Il testo, tradotto e portato in Italia da La Tartaruga edizioni nel 2021, in patria è uscito nel 2016 diventando “caso editoriale” - più di un milione di copie vendute - tale da essere trasposto sullo schermo nel 2019 con Jung Yu-mi e Gong Yoo (nomi tra i più noti e in voga in Corea proprio per dare impulso ulteriore al messaggio) è vero ed ineccepibile manifesto aperto a una riflessione sensibile e condivisa nata da una necessità di svecchiare costumi sociali e culturale coreani, ma non solo.
Un ritratto di donna decisamente “molto coreano”, ma al contempo aperto a trasposizioni di un quotidiano collocato in ogni declinazione culturale, occidentale e non solo.
In una trasversalità di genere che impone di rallentare. Di fermarsi. Di riflettere.
Kim Ji-Young è un volto muto con mille facce. Mille personalità. Mille declinazioni. Sospesa in una mancanza di risposte definitiva, che a tutt’oggi sembra di là da venire.
In una narrazione cruda, a tratti ambiziosa, non vuole elargire giudizi e riflessioni universali, impone delicatamente un passo indietro dello sguardo.
Per una prospettiva critica ed oggettiva. Con punti di osservazioni inaspettati ovvi, alle volte invisibili.

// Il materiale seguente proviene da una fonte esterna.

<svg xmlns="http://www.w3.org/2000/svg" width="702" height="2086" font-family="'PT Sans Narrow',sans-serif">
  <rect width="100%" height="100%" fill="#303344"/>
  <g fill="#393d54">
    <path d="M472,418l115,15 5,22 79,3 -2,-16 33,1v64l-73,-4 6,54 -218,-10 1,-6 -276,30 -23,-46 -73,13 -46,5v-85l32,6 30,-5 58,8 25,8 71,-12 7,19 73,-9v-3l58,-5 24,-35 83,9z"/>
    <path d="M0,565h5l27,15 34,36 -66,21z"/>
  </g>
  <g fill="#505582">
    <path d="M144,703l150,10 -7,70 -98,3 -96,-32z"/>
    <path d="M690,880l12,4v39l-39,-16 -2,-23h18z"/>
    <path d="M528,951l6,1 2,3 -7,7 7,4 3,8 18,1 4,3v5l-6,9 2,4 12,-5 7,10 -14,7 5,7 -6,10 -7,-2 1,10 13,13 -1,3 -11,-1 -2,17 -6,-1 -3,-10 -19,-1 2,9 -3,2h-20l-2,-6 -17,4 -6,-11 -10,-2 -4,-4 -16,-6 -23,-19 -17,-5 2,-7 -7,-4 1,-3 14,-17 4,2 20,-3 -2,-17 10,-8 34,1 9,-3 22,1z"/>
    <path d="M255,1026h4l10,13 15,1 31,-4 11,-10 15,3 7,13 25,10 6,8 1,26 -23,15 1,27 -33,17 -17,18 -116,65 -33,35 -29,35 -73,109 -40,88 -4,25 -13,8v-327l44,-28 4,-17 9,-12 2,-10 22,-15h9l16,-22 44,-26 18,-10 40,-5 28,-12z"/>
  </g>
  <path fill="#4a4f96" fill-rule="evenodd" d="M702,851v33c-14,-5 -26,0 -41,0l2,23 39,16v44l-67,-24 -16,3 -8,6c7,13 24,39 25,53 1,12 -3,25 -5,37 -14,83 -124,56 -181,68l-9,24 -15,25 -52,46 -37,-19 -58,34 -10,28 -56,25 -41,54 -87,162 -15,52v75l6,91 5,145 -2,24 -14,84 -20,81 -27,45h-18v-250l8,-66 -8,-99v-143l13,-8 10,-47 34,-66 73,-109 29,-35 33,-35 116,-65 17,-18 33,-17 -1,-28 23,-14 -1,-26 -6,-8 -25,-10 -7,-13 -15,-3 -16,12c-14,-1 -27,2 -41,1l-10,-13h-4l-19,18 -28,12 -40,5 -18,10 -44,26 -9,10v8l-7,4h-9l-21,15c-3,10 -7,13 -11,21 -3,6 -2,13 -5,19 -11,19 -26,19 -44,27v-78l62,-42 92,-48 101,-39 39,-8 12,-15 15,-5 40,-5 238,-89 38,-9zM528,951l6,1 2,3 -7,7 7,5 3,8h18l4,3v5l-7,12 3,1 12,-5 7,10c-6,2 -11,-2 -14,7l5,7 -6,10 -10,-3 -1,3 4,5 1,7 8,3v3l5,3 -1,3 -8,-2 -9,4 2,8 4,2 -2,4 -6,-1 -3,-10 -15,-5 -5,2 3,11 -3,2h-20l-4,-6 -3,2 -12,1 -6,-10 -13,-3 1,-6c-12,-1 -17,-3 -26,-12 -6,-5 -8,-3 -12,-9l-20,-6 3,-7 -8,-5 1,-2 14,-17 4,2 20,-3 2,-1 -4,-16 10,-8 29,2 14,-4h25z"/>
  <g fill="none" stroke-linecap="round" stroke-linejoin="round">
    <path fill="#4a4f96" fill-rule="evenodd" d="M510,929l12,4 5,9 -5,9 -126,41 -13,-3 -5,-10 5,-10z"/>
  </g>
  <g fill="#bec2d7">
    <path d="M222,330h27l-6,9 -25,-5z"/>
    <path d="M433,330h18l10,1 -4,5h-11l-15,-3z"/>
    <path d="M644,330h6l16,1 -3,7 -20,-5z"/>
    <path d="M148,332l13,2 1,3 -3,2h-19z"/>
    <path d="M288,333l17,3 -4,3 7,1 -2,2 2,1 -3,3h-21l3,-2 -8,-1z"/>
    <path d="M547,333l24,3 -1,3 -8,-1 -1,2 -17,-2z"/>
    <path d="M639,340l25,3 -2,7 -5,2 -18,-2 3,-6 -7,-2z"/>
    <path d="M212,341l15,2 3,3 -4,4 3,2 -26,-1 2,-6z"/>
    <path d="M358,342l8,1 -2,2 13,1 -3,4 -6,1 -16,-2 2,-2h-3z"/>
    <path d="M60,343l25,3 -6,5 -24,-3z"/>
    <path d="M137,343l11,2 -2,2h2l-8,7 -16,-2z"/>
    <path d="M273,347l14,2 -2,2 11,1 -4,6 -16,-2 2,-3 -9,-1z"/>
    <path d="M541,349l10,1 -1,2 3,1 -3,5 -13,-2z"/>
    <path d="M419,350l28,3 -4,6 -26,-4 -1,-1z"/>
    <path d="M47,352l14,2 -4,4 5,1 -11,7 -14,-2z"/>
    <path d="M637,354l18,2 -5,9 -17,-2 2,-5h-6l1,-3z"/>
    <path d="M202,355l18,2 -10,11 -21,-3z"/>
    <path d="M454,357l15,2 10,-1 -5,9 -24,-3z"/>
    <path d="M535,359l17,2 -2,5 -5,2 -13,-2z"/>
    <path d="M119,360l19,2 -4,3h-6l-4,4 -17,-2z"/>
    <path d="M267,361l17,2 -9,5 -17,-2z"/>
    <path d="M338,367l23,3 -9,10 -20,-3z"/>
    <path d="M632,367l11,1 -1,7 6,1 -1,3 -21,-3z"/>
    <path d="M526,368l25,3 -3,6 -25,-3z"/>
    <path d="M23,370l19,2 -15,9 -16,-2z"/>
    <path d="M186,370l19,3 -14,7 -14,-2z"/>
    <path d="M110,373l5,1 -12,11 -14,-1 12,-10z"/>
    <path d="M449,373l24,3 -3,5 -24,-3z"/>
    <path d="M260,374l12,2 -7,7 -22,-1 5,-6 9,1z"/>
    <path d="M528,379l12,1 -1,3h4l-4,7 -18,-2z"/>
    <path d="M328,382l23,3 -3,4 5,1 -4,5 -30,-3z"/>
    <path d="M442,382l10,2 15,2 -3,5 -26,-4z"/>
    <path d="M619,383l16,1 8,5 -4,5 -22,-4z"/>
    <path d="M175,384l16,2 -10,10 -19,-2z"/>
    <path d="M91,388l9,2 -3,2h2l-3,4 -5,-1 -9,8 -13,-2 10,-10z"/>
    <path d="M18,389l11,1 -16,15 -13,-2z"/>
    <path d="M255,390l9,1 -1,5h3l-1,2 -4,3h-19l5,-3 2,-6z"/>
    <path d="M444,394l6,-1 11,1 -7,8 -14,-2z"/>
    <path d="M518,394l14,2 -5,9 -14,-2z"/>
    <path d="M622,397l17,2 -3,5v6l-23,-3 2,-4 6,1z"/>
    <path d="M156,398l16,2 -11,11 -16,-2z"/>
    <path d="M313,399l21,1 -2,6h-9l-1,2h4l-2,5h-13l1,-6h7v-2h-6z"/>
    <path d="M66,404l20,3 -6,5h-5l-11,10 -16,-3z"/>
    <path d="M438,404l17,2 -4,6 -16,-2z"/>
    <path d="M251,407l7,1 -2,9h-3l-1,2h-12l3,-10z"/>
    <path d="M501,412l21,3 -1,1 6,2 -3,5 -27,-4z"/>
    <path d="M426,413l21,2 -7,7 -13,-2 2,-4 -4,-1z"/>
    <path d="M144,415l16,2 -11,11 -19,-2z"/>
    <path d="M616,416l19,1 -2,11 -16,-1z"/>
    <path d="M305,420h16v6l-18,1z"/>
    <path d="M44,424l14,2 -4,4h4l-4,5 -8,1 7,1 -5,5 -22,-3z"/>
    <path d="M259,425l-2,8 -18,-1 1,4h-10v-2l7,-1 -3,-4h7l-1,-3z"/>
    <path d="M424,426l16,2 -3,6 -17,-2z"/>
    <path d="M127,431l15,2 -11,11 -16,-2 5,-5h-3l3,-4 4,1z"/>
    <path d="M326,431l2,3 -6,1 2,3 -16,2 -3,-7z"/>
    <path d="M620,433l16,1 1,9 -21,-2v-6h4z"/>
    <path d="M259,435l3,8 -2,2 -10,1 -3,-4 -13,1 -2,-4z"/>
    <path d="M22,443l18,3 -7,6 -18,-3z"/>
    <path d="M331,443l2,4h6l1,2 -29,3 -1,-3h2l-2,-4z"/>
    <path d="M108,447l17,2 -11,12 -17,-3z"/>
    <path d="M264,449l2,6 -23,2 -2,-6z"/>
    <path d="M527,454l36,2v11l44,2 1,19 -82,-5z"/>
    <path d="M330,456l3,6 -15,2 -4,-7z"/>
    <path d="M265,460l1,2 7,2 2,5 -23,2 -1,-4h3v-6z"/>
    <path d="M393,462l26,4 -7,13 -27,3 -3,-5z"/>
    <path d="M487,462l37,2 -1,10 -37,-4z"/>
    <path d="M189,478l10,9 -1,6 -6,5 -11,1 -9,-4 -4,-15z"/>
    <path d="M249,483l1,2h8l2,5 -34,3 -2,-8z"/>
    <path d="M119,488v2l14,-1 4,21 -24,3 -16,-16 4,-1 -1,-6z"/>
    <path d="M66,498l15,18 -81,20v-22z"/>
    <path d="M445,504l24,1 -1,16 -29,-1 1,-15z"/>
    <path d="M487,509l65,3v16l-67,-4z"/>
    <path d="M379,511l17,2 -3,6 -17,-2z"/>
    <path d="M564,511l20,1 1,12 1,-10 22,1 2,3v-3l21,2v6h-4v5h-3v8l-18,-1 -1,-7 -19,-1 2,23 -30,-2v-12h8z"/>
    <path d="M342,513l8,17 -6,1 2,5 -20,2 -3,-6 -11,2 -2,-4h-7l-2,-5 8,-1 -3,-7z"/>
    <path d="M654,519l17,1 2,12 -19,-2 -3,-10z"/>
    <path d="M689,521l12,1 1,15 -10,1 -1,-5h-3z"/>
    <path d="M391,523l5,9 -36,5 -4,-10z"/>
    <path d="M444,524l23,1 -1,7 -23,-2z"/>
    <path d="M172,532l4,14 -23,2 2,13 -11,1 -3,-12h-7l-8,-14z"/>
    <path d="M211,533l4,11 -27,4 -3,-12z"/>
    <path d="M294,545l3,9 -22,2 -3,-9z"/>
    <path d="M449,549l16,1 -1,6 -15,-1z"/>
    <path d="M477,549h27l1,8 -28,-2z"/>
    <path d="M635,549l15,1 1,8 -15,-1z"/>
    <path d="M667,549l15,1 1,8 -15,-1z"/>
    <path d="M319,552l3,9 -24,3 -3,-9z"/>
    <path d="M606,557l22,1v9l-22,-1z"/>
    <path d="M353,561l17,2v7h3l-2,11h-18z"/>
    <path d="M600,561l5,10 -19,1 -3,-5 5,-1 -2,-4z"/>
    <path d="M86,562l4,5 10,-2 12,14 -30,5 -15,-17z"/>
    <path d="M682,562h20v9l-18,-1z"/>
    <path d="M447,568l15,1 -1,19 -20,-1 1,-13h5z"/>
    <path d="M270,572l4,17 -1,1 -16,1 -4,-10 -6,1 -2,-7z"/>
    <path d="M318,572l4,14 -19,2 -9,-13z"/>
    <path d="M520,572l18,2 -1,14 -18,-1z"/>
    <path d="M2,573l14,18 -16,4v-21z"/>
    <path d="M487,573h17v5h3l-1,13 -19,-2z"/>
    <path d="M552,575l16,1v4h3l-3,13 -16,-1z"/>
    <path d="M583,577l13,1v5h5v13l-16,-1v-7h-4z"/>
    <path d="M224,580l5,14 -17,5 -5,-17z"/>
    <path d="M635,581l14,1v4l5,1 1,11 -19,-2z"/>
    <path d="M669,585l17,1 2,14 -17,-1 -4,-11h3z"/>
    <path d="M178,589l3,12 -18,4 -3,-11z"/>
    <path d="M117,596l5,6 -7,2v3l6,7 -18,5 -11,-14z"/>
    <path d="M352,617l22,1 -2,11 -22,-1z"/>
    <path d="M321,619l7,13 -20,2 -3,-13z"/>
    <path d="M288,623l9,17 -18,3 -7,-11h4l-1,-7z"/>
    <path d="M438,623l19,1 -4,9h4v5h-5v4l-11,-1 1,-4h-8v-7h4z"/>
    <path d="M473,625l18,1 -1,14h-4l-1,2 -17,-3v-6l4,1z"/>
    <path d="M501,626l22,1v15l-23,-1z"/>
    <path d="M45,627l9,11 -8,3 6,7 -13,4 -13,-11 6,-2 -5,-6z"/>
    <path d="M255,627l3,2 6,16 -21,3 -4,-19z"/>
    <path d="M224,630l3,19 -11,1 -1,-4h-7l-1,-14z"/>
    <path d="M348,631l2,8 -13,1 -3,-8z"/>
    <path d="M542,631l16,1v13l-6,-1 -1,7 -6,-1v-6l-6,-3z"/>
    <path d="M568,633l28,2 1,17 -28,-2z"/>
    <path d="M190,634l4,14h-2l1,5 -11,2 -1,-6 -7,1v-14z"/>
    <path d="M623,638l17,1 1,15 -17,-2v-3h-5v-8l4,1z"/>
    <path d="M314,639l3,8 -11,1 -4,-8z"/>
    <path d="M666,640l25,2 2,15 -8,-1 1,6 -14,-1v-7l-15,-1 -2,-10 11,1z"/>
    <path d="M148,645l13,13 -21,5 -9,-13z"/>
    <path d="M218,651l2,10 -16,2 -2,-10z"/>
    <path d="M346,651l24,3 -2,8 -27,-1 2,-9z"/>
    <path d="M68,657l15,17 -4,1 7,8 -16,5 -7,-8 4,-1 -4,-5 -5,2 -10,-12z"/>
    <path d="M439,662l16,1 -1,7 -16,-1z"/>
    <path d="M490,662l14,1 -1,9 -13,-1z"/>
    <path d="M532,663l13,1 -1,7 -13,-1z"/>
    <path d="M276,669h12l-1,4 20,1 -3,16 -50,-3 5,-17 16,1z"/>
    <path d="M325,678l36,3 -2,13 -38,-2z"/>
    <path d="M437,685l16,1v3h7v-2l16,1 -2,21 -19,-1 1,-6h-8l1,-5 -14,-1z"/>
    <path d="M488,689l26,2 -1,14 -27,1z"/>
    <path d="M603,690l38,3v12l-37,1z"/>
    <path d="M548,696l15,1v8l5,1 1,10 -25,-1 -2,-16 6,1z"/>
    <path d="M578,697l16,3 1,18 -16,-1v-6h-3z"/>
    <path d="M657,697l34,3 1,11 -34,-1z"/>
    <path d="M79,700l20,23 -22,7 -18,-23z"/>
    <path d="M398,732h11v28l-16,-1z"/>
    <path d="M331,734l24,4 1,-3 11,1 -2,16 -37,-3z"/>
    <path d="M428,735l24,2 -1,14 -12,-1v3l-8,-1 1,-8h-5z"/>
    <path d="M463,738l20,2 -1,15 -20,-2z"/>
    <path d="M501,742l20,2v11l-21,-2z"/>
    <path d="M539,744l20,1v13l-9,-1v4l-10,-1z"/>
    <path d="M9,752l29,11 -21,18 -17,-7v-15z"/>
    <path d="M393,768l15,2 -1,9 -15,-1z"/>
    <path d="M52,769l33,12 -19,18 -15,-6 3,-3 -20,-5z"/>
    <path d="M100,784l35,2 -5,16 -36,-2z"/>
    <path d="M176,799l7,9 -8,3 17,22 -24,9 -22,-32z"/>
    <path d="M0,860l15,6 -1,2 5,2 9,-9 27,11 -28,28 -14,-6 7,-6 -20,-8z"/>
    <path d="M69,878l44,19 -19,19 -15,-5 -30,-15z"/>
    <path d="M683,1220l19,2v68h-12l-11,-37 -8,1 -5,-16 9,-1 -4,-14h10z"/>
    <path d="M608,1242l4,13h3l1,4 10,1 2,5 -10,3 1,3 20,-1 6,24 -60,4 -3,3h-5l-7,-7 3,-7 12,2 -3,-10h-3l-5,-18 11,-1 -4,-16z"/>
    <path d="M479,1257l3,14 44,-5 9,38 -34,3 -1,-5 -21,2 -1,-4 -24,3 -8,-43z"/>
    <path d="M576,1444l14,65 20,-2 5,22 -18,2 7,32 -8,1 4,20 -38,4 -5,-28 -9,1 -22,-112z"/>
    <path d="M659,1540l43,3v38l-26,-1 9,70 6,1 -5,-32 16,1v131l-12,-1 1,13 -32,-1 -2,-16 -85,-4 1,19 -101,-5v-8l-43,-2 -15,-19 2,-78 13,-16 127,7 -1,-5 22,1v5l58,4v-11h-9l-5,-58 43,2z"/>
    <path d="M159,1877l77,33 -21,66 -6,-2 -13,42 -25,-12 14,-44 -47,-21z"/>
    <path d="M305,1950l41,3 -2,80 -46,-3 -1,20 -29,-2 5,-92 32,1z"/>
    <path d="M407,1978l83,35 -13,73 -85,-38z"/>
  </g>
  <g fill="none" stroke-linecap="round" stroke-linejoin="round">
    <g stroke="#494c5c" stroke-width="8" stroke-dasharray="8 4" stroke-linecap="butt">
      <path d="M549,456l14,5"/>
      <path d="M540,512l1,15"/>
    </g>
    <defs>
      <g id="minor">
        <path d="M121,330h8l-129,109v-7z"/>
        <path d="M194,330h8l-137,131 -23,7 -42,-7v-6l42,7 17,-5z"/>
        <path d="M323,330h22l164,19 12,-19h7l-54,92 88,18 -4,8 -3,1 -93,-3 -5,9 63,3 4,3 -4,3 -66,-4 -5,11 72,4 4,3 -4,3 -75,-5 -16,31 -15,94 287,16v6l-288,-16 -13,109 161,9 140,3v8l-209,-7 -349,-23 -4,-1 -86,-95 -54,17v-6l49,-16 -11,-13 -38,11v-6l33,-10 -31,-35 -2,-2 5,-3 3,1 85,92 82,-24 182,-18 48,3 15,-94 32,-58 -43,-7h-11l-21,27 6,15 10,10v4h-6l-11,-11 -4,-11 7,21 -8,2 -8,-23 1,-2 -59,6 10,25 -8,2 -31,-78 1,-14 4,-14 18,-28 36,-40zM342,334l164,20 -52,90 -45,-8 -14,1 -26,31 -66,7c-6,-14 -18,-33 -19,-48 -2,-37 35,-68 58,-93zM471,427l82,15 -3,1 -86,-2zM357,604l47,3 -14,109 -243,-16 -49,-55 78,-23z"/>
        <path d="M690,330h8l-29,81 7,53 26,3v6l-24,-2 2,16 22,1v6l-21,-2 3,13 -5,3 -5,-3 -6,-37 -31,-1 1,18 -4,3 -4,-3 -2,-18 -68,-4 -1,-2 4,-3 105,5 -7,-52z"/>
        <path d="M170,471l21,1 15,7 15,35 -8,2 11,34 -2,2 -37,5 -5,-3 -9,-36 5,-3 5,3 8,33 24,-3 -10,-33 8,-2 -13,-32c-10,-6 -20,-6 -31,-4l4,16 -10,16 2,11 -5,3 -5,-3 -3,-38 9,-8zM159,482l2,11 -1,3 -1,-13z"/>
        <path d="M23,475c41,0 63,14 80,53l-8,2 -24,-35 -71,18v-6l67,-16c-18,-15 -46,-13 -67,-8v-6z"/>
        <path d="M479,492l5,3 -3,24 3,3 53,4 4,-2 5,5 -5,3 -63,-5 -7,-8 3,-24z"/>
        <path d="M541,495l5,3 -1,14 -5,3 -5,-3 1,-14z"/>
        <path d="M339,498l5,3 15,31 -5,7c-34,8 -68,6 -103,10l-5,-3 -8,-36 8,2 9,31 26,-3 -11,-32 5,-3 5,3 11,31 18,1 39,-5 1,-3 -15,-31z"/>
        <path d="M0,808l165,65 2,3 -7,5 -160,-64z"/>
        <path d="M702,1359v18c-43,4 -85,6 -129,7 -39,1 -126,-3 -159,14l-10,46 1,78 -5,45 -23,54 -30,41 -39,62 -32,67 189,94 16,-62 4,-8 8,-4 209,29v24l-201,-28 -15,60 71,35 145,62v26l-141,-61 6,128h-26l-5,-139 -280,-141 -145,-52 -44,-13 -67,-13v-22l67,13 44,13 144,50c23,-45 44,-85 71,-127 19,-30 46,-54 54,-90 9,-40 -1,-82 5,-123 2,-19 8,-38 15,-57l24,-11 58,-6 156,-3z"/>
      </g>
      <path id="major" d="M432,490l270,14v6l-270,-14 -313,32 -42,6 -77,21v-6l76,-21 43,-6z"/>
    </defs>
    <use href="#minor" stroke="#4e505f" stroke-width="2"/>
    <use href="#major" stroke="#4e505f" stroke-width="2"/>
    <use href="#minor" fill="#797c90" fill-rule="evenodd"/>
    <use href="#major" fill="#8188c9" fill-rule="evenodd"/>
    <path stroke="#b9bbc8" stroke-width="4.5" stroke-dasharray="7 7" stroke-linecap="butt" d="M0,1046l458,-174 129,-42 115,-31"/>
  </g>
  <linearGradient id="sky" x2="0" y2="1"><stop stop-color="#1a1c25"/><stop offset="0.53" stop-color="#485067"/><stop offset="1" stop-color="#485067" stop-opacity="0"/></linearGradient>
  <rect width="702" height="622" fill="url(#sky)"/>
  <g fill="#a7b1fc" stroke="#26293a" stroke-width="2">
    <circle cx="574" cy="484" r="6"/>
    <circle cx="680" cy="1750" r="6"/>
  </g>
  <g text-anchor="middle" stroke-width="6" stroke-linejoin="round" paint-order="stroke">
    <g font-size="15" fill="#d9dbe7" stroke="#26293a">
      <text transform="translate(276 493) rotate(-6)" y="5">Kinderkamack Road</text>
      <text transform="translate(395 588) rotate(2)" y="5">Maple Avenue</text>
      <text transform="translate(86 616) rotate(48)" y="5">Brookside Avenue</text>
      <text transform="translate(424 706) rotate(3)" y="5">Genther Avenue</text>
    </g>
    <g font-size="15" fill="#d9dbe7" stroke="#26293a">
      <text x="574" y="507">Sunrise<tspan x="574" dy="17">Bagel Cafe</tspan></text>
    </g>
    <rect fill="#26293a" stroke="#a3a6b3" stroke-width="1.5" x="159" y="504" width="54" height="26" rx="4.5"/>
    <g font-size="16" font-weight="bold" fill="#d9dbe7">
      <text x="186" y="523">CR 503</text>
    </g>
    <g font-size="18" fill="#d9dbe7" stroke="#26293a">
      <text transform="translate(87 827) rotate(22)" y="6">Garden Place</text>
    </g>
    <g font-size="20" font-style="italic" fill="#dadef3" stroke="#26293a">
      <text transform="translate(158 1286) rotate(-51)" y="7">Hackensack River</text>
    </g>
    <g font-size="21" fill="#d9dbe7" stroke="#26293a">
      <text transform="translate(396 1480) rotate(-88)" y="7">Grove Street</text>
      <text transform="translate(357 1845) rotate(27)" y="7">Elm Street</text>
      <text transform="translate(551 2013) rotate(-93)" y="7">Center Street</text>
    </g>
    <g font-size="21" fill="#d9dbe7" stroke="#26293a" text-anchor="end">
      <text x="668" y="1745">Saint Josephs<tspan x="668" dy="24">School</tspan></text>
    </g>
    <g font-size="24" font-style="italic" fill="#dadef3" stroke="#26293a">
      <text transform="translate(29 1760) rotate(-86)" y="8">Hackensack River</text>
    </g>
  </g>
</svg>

Ad aiutare tutto, una suddivisione temporale della narratio in flashback imbriglia in un binomio lettore e vita della protagonista. Le caselle temporali che si formano diventano così vive e vitali.
Mai assopite. Alle volte intimidite che trovano nello stile a diario, con dialogo diretto e frasi semplici momenti di vera e propria analisi. Mai ridimensionata ma sempre aperta, oggettiva, leale. Per una crescita circolare sociale ed emotiva condivisa e continua.
Poiché:
Essere Donna è così affascinante, è un’avventura che richiede un tale coraggio una sfida che non finisce mai.
Come scriveva una nostra grande scrittrice, Oriana Fallaci, in Lettera a un bambino mai nato:
Essere mamma, che non è un mestiere. Non è nemmeno un dovere.
È solo un diritto fra tanti diritti.